1. Open a draft version and switch to the **Import** tab in the left panel.
2. Either:
   * **Drag and drop** a `.jsonl` file onto the import area.
   * Click **Pick File** to select a file (`.jsonl`, `.json`, or `.txt`).
   * **Paste** JSONL content directly into the text area.
3. The importer validates each line. Invalid lines are highlighted in red with line numbers.
4. Click **Import** to add all valid samples to the version.

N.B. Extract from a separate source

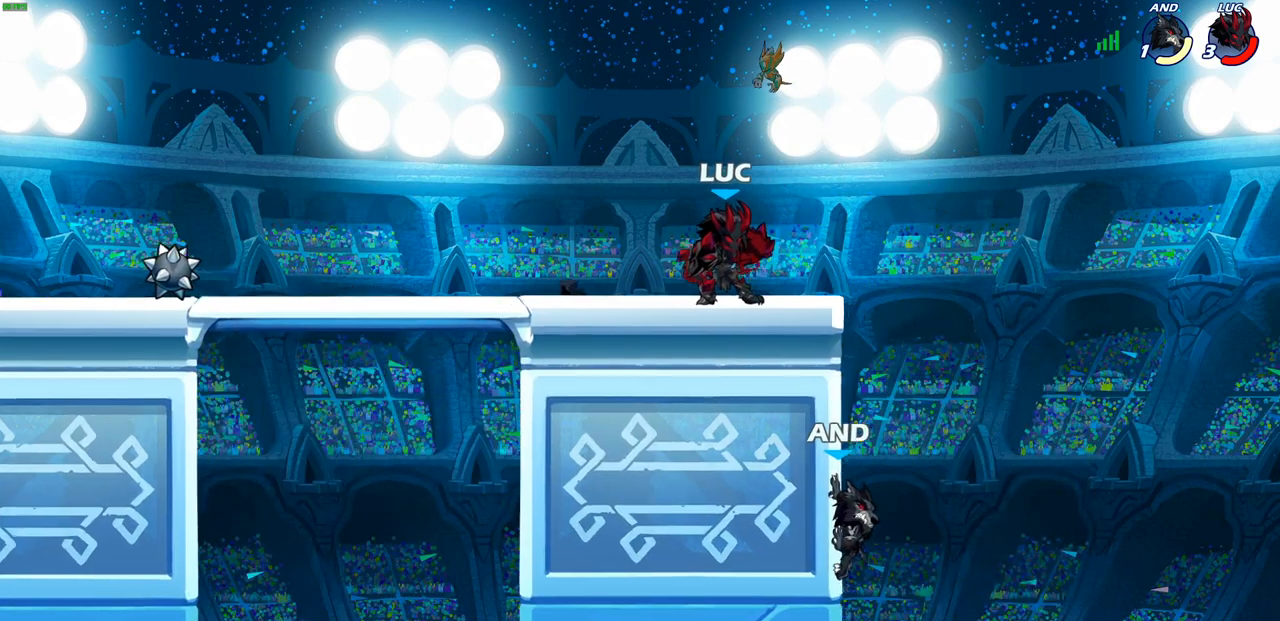
{"buttons": [], "left_stick": "center", "right_stick": "center", "events": [[450, "left_stick", "center"]]}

**JSONL format:** Each line must be a valid JSON object. One sample per line.

```
{"question": "What is 2+2?", "answer": "4"}
{"question": "What is the speed of light?", "answer": "299,792,458 m/s"}
```

***

### Using dataset slugs in your code

Datasets and their versions are identified by **slugs** — human-readable identifiers that remain stable over time.

#### Slug format

* **Dataset slug:** `my-dataset` (unique within a workspace)
* **Version slug:** `2026-03-09-0` or `v1` (unique within a dataset)
* **Full slug:** `my-dataset/2026-03-09-0` (combines both)

#### Referencing datasets in evaluation results

When your instrumentation code reports results, you can include the dataset slug in the labels. The system automatically splits the full slug into separate `dataset` and `dataset_version` labels for filtering and grouping.

```python
# In your instrumentation code, pass the full slug as a label:
labels = {
    "model": "gpt-4",
    "dataset": "customer-support-qa/2026-03-09-0",  # full slug
}
```

This gets automatically expanded into two separate labels on ingestion:

* `dataset` = `customer-support-qa`
* `dataset_version` = `2026-03-09-0`

You can then filter and group your results by dataset and version independently.

#### Getting datasets from a task

When you create a task with datasets attached, your evaluation code can fetch the current task to get download URLs for each dataset version:

```python
# GET /api/ingest/current-task/ returns:
{
    "id": "...",
    "name": "my-eval-task",
    "parameters": {"temperature": 0.7},
    "datasets": [
        {
            "id": "version-uuid",
            "name": "customer-support-qa/2026-03-09-0",  # full slug
            "download_url": "https://..."  # presigned URL to JSONL file
        }
    ]
}
```

The `download_url` points to a JSONL file containing all samples in the dataset version. Download it and iterate over the lines to get your evaluation samples.

```python
import httpx
import json

# Fetch the current task
task = httpx.get(
    f"{base_url}/api/ingest/current-task/",
    headers={"Authorization": f"Bearer {api_key}"},
).json()

# Download and iterate over dataset samples
for dataset in task["datasets"]:
    response = httpx.get(dataset["download_url"])
    samples = [json.loads(line) for line in response.text.strip().split("\n")]

    for sample in samples:
        # Run your evaluation against each sample
        result = evaluate(sample, model="gpt-4")

        # Report the result with the dataset slug as a label
        ingest_result(
            task=task["name"],
            labels={
                "model": "gpt-4",
                "dataset": dataset["name"],  # full slug, auto-split on ingestion
            },
            metrics={"accuracy": result.accuracy, "latency_ms": result.latency},
        )
```

#### Choosing "Latest" vs. a specific version

When attaching a dataset to a task:

* **Latest** always resolves to the most recently locked version. Use this for ongoing evaluations where you want results against the freshest data.
* **Pick version** pins a specific version. Use this for reproducible benchmarks where you need results tied to an exact dataset snapshot.